Pearl: There are four basic types of proteinuria.

  1. Glomerular
  2. Tubular
  3. Overflow
  4. Reactive/Post-Renal

Hi Everyone!

Yesterday at M&M, nephrologist Dr. Lowell Lo was at it again – dropping serious knowledge. He presented his basic approach to finding protein in the urine. He said that his first step in evaluating proteinuria is to consider which of the four types he is dealing with.

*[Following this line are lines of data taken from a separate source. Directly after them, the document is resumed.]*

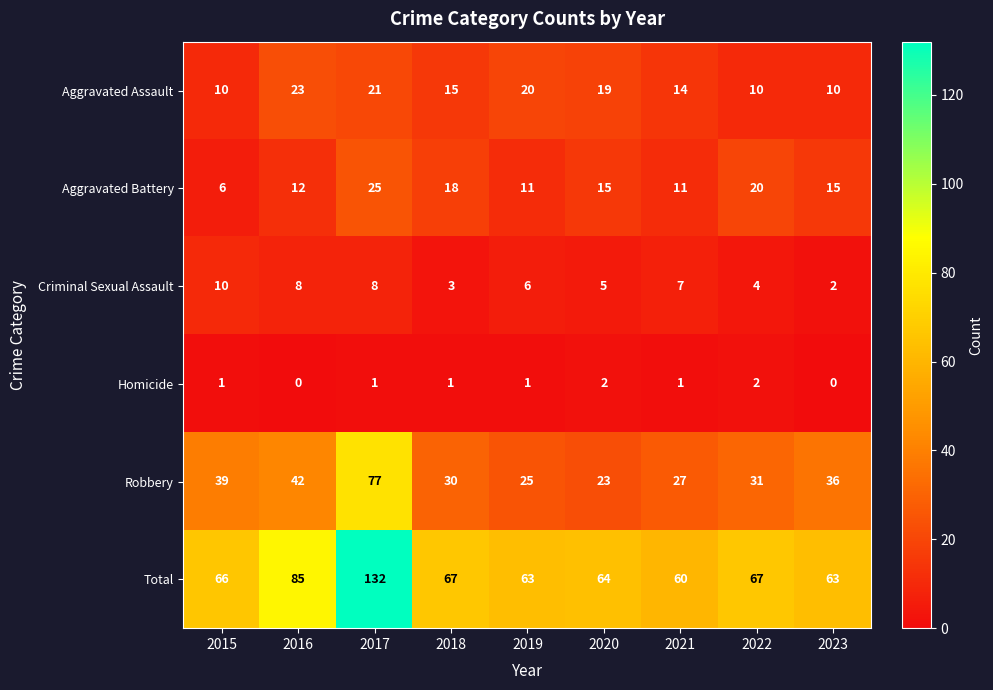

Is it true that Homicide equals 0 at 2023?

True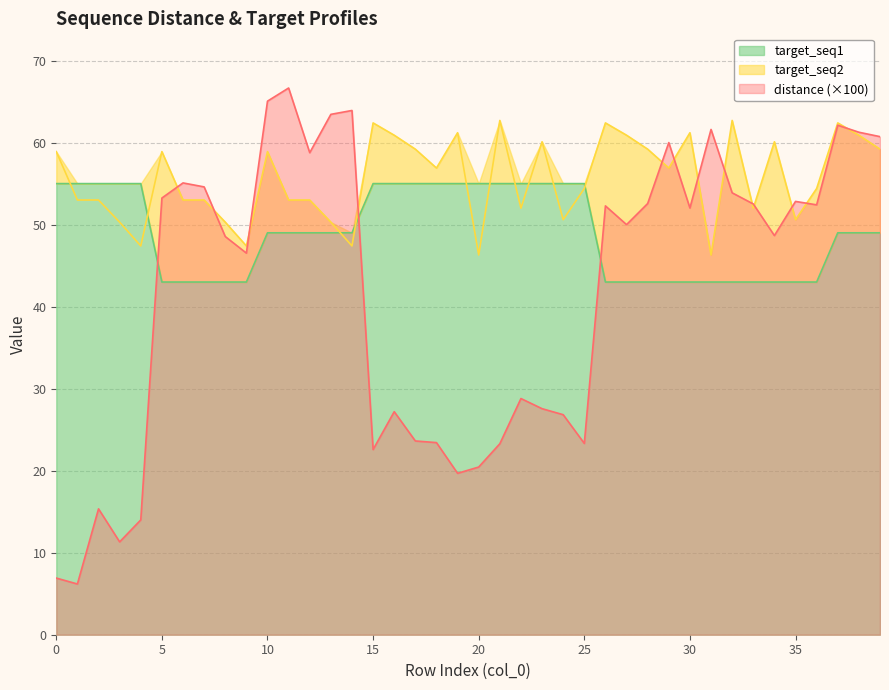

True or false: target_seq2 has a value of 47.4 at 9.

True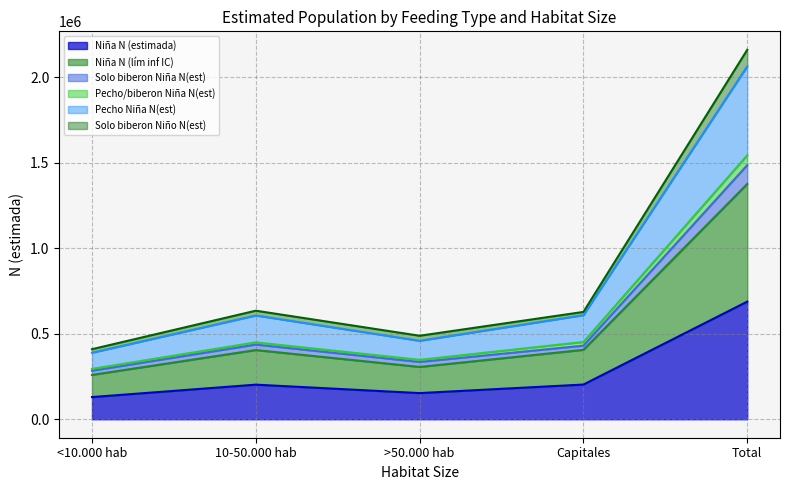

True or false: Niña N (lím inf IC) and Pecho Niña N(est) cross at least once.

False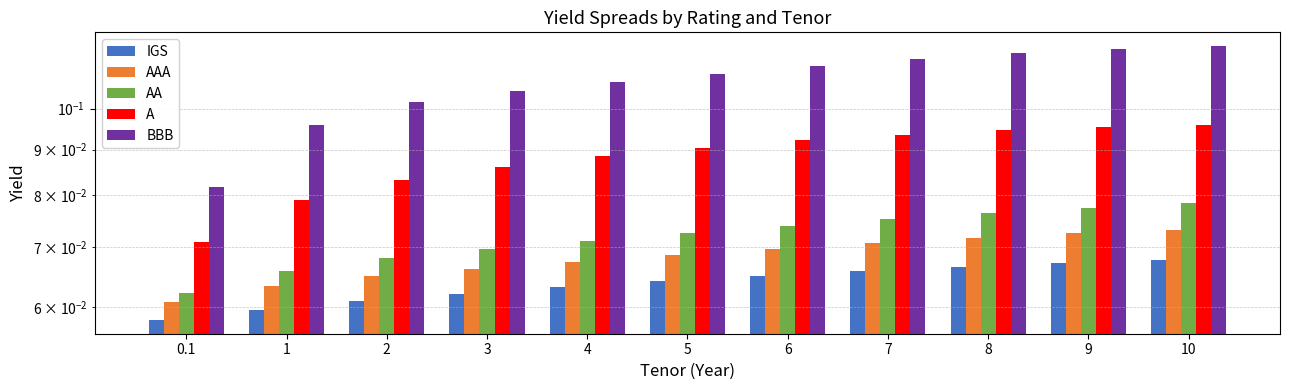

How many groups of bars are there?

11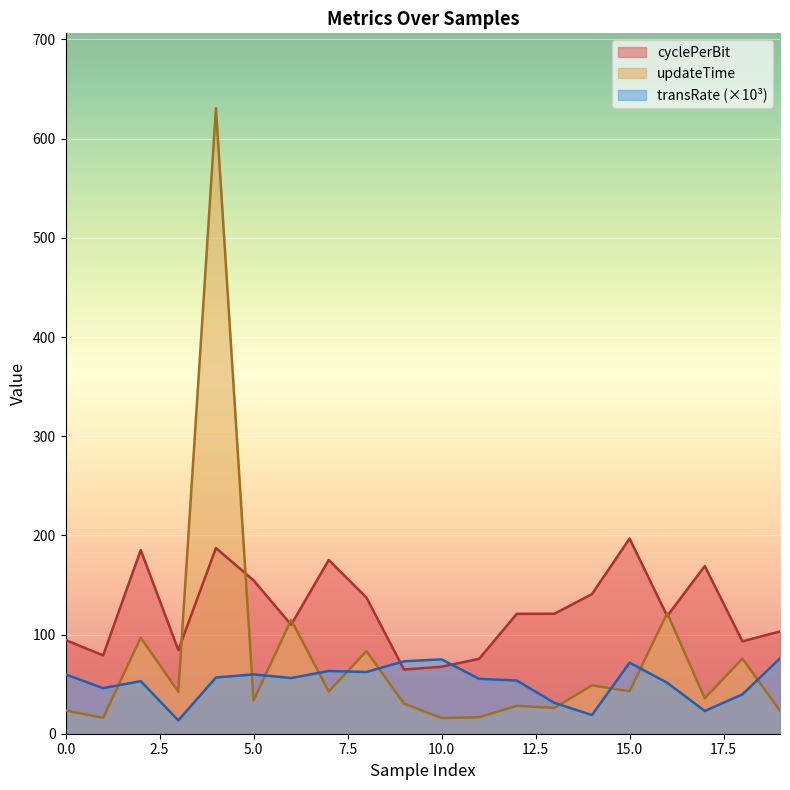

How many distinct data groups are displayed?

3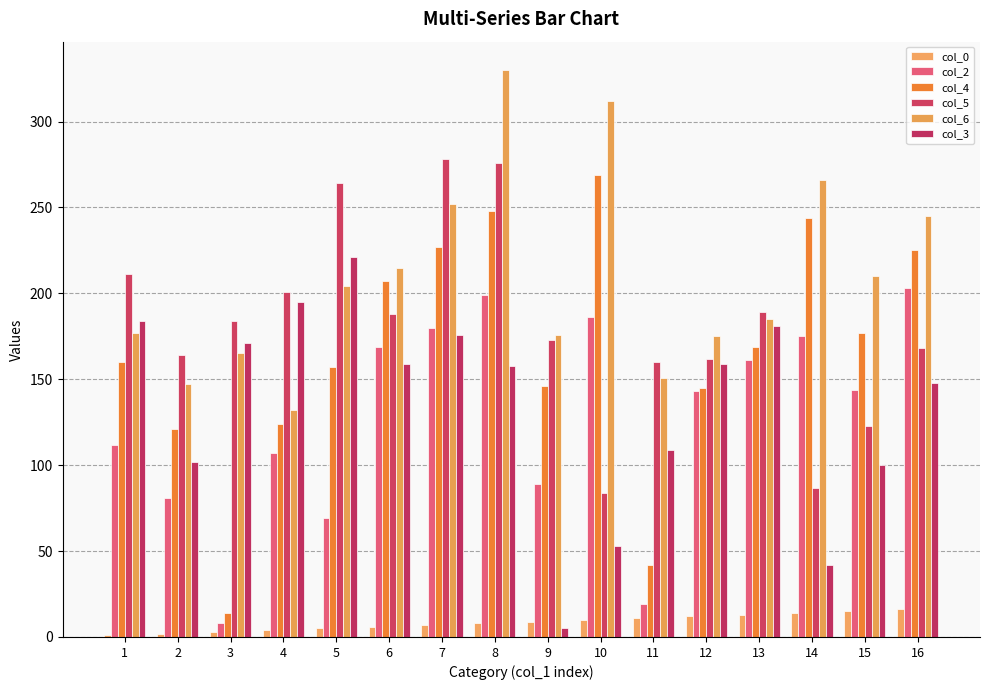

What is the sum of all col_0 values?

136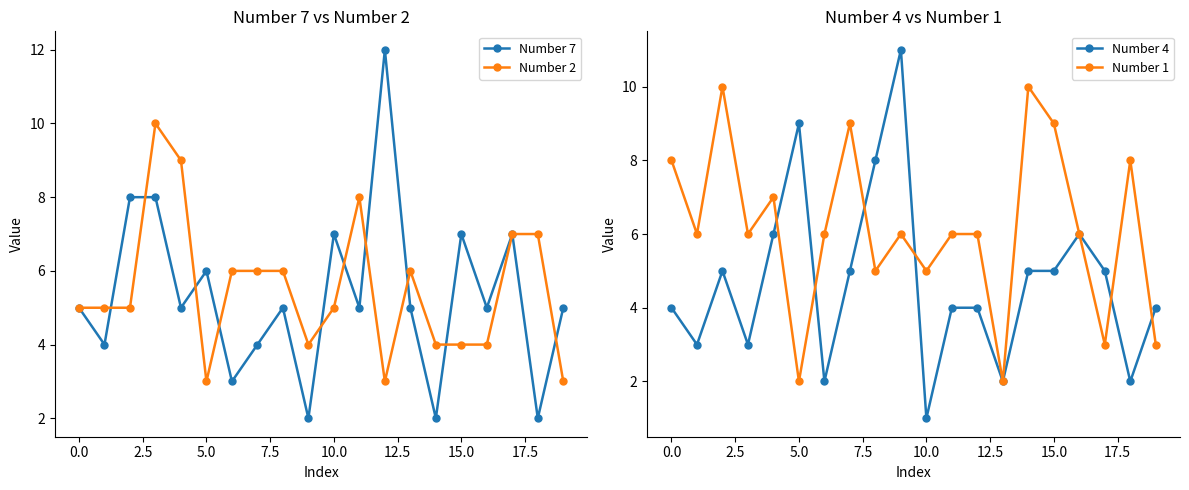

What is the highest value of the Number 4 series?

11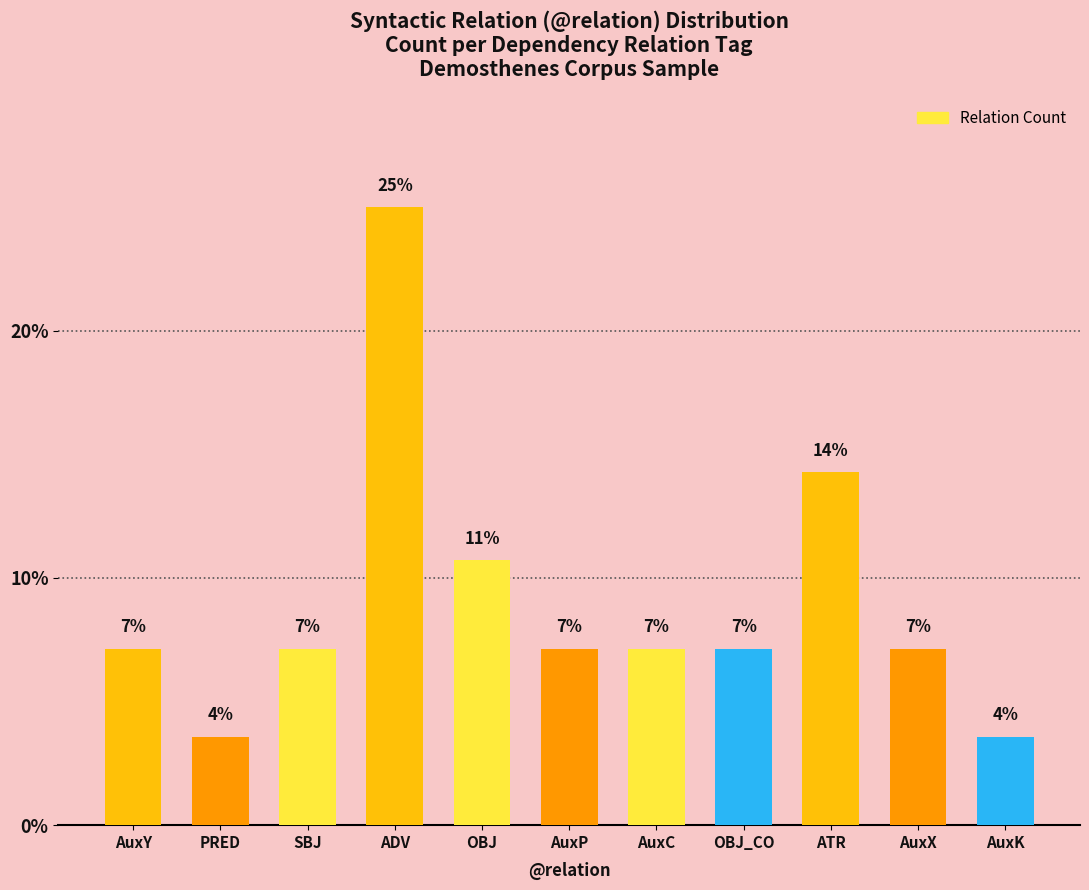

What is the ratio of the value at OBJ_CO to the value at OBJ?

0.7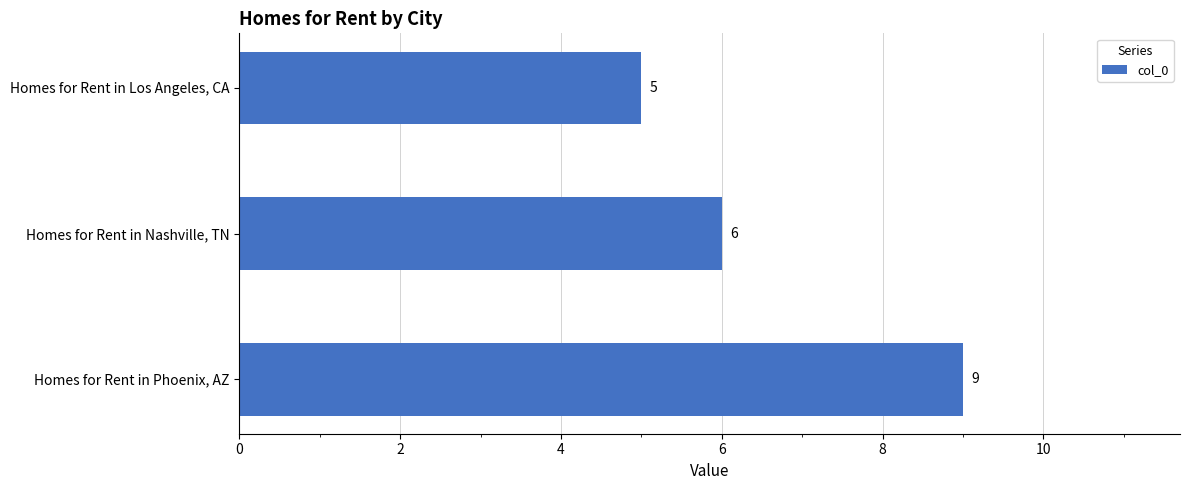

What is the smallest value displayed?

5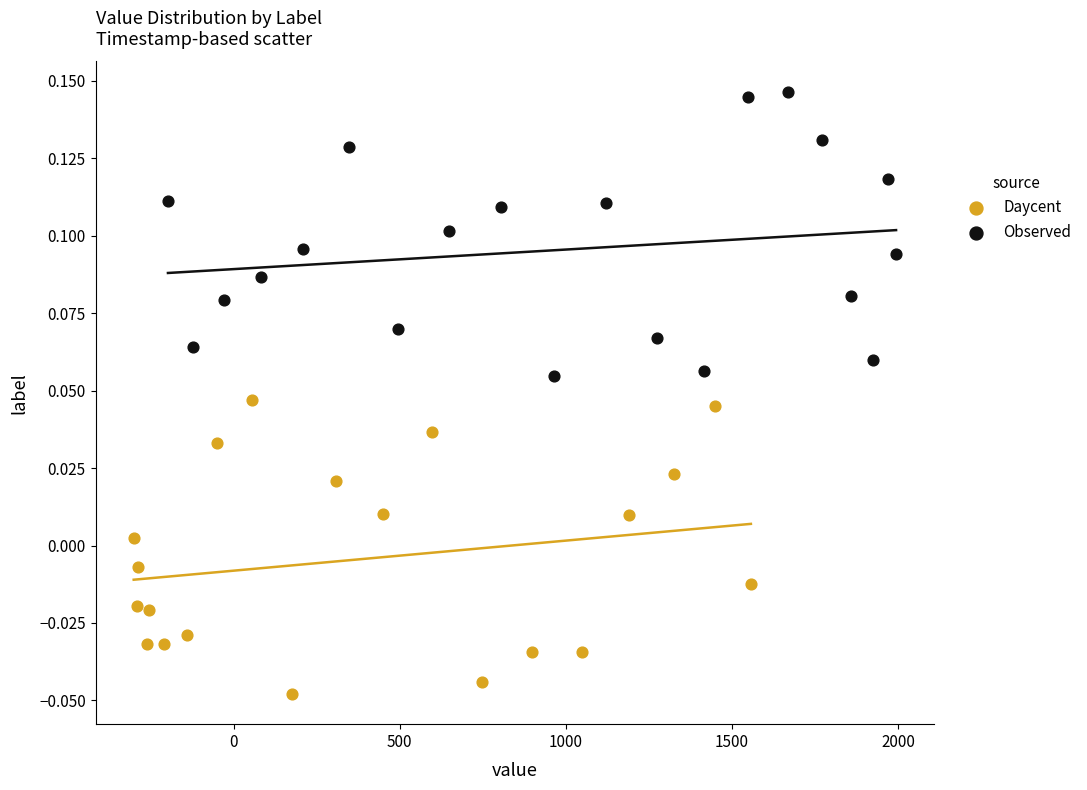

Which series contains the lowest Y value?

Daycent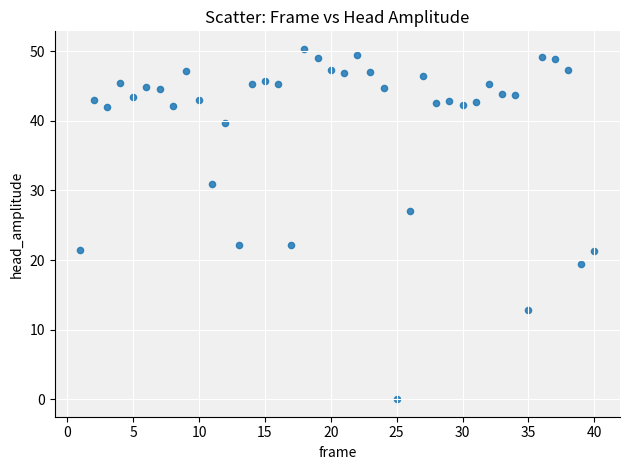

What is the range of X values (max minus min)?

39.0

The four basic types of proteinuria are:

Glomerular:

  • caused by increased filtration of macromolecules (e.g. albumin) across the glomerular capillary wall
  • examples: primary glomerular disease, diabetic nephropathy, hypertensive nephrosclerosis, benign causes including orthostatic and exercise-induced proteinuria
  • degree of proteinuria: variable, can reach nephrotic range

Tubular:

  • in a normal kidney, low-molecular-weight proteins (smaller than albumin) get filtered across the glomerulus and are largely reabsorbed in the proximal tubule (examples include immunoglobulin light chains, beta-2-microglobulin)
  • diseases that cause tubulointerstitial damage limit reabsorption of these proteins in the proximal tubule, leading to proteinuria
  • increased excretion of these smaller proteins is often not detected on urine dipstick
  • the increased excretion of tubular proteins (e.g. polyclonal immunoglobulin light chains) is not injurious to the kidney
  • examples: autoimmune or allergic interstitial inflammation, medication-induced interstitial injury
  • degree of proteinuria: < 3g per day

Overflow:

  • caused by increased excretion of low-molecular-weight proteins in setting of overproduction, leading to increased filtration and excretion
  • the filtered load exceeds the proximal tubule’s normal reabsorptive capacity!
  • examples: multiple myeloma (monoclonal light chains), hemolysis (hemoglobinuria), rhabdomyolysis (myoglobinuria)
  • degree of proteinuria: variable, can sometimes reach nephrotic range

Reactive/Post-renal 

  • inflammation of the urinary tract can give rise to increases in urinary protein excretion (mechanism unknown)
  • examples: UTI, nephrolithiasis, genito-urinary tumor
  • degree of proteinuria: <1 g per day

References:

Rovin BR. “Assessment of urinary protein excretion and evaluation of non-nephrotic proteinuria in adults.” UpToDate.